Re: the Stateless HTML approach: You were definitely right to say that it is idealistic. The problem is that the "stateless" content is still dynamic. Here's an example: If we appended a "sticky" control to a discussion page using JavaScript, what happens when you click it? We need to do three things (in addition to making an API request): (1) update the sticky control to say "Unsticky", (2) add a sticky icon in the discussion's header, and (3) add a new post which says "Toby stickied the discussion".
(1) is easily done because we constructed this sticky control on the client-side, so we have the knowledge to update it as appropriate. (2) and (3) are difficult though — we have no knowledge on the client-side of how to update any of the content templates (updating the DOM directly leads to the two codebases problem). Instead, we must make a request to the server to render a couple of updated templates, and then slot them into the page manually. This can be pretty painful.

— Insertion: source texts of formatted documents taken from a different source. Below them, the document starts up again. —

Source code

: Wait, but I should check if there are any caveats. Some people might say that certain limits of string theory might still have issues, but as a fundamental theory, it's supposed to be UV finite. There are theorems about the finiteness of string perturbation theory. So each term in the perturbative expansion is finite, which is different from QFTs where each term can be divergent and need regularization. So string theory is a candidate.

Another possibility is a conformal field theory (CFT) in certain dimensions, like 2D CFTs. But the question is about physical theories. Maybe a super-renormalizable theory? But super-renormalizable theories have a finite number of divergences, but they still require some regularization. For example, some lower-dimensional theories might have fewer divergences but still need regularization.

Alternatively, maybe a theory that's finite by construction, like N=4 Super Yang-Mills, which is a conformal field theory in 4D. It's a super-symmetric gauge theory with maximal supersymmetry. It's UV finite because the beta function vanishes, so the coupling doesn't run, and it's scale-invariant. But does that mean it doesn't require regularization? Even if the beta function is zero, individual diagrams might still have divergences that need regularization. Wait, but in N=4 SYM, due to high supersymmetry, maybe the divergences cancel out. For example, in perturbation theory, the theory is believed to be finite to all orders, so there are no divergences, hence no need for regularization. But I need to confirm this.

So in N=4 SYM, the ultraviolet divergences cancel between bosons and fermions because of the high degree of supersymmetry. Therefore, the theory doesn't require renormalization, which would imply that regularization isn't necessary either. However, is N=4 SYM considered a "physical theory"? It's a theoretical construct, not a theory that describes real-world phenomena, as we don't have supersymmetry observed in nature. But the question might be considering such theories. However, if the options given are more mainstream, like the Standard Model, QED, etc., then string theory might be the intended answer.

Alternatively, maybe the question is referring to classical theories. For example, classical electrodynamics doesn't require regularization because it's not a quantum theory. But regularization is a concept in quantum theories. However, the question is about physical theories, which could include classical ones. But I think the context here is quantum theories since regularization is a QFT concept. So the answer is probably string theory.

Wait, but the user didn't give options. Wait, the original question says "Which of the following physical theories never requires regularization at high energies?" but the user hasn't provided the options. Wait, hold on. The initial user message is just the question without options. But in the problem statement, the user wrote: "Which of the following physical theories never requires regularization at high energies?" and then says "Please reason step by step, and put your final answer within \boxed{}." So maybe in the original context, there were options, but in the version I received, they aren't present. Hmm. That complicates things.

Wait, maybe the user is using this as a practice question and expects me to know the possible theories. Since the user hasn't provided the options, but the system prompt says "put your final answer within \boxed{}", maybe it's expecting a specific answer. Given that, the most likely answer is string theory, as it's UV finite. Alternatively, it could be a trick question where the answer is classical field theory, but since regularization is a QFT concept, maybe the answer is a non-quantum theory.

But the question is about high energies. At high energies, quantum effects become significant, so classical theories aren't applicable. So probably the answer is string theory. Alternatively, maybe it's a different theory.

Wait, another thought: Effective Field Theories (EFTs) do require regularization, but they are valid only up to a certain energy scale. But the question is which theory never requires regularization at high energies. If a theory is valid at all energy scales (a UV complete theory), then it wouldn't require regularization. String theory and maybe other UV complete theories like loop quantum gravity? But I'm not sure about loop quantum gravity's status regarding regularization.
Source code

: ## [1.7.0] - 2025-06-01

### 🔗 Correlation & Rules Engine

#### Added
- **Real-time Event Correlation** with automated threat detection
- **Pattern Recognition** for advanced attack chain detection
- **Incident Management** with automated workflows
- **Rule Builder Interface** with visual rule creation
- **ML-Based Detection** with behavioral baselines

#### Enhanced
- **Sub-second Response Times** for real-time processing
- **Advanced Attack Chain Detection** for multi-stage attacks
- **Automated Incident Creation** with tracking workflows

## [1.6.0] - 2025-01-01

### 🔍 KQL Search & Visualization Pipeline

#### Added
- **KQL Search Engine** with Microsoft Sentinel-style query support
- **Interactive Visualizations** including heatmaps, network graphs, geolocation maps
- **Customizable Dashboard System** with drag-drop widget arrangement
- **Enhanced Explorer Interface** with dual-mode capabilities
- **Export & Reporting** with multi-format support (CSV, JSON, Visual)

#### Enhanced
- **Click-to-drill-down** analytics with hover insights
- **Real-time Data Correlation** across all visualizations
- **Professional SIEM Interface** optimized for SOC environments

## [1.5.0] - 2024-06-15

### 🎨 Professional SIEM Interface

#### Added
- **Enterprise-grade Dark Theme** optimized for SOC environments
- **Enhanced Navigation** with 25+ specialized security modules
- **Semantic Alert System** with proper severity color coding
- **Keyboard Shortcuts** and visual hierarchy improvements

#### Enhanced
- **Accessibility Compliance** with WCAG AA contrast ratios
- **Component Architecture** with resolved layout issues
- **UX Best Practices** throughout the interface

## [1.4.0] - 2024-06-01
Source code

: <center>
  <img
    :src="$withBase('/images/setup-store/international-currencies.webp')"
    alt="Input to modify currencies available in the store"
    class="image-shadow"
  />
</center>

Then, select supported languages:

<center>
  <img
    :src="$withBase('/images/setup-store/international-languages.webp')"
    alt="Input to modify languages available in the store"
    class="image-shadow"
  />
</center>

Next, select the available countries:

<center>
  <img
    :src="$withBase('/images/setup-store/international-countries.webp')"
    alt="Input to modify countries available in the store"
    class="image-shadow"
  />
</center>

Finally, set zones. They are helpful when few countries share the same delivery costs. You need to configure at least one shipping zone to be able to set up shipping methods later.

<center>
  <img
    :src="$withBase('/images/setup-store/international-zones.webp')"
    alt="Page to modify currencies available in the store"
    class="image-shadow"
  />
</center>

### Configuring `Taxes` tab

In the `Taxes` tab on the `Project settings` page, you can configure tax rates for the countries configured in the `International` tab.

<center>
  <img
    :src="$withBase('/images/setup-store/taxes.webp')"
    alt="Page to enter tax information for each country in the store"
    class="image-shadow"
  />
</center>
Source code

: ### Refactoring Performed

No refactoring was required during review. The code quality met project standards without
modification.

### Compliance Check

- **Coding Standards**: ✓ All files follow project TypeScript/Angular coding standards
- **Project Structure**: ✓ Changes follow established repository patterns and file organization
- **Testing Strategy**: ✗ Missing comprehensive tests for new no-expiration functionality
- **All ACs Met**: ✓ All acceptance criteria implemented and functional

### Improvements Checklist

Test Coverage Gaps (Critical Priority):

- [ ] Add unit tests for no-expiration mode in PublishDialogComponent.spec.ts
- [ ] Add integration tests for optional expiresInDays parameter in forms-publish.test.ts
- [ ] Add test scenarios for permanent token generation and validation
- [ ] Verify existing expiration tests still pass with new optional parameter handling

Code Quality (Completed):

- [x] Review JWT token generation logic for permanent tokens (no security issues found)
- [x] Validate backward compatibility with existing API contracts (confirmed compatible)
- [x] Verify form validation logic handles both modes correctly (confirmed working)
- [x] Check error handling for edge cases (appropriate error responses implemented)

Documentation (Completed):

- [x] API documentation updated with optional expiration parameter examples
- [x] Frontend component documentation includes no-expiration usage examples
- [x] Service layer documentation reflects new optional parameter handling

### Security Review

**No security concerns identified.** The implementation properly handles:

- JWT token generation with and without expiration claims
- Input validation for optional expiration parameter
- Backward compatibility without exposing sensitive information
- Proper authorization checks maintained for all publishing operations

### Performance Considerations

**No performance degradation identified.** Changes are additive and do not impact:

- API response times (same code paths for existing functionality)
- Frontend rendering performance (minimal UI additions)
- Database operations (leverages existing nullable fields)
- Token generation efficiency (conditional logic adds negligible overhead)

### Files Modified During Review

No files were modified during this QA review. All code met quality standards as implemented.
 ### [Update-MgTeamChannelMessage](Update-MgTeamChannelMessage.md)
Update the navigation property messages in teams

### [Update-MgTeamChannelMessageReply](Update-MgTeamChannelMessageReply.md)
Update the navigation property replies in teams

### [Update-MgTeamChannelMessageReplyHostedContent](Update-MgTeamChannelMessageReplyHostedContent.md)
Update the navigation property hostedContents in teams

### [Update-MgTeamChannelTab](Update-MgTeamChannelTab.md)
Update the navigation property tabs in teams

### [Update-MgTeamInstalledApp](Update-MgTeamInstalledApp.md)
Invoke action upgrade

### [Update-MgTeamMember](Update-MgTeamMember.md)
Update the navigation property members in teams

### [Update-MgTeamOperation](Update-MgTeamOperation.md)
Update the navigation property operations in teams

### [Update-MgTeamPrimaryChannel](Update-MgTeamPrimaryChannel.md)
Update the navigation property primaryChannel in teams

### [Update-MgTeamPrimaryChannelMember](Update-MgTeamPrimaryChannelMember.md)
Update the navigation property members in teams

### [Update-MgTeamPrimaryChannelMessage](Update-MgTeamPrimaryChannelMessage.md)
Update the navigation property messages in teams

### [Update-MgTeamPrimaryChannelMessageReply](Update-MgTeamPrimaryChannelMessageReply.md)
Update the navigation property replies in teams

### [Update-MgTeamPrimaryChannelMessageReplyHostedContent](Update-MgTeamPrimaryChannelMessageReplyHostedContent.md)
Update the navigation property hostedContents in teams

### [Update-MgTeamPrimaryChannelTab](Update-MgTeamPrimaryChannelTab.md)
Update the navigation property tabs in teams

Not to mention, having half of the templating done on the server-side and the other half done on the client-side is messy in itself, and would increase the complexity of the extensions API.
So it seems more logical to just do all the rendering on the server-side (including stateful HTML), and requesting updated templates when things are updated on the client-side. Of course, it's not worth requesting an updated template for everything (e.g. (1) above), so some things you'd just do by manipulating the DOM. This is the exact approach that esoTalk takes, and again, can be painful.
So after all of my thinking, I still think it comes back to these two options:
Do what we had planned to do: Exclusively use Ember for the front-end, and underneath it have a lo-fi read-only version of the content within tags.
Do what esoTalk does: Render all templates on the server-side and progressively enhance with JavaScript/AJAX, using a mixture of direct DOM manipulation and server-side template re-rendering.
i.e. the "Stateless HTML" approach is not feasible.
Now I guess the discussion becomes more philosophical re: the importance of progressive enhancement, the advantages/disadvantages of JS apps. As a good summary: https://news.ycombinator.com/item?id=6316516 (read the linked article and the HN comments)
"And most importantly: Don’t be ashamed to build 100% JavaScript applications. You may get some incensed priests vituperating you in their blogs. But there will be an army of users (like me) who will fall in love with using your app."
This statement needs a huge, HUGE caveat that you should only be building 100% JavaScript apps in situations where doing so makes sense. For example, I find the new Blogger "web app" infuriating. I shouldn't have to stare at a loading screen to read a half-dozen paragraphs of text, that's just stupid. Just serve the HTML.
As I said before, a forum is a highly interactive, dynamic app for which 100% JS makes sense and people will fall in love with, but it's also a static content website which people want to read a half-dozen paragraphs of text on and then bounce, for which progressively-enhanced static HTML makes more sense.
So the question is: What is more important? The immediate experience (how quickly the page loads) or everything after (how well the app handles dynamic data/interactivity)? The people who come to read and then leave, or the community members who stay for longer? True progressive enhancement, or codebase purity and cleanliness?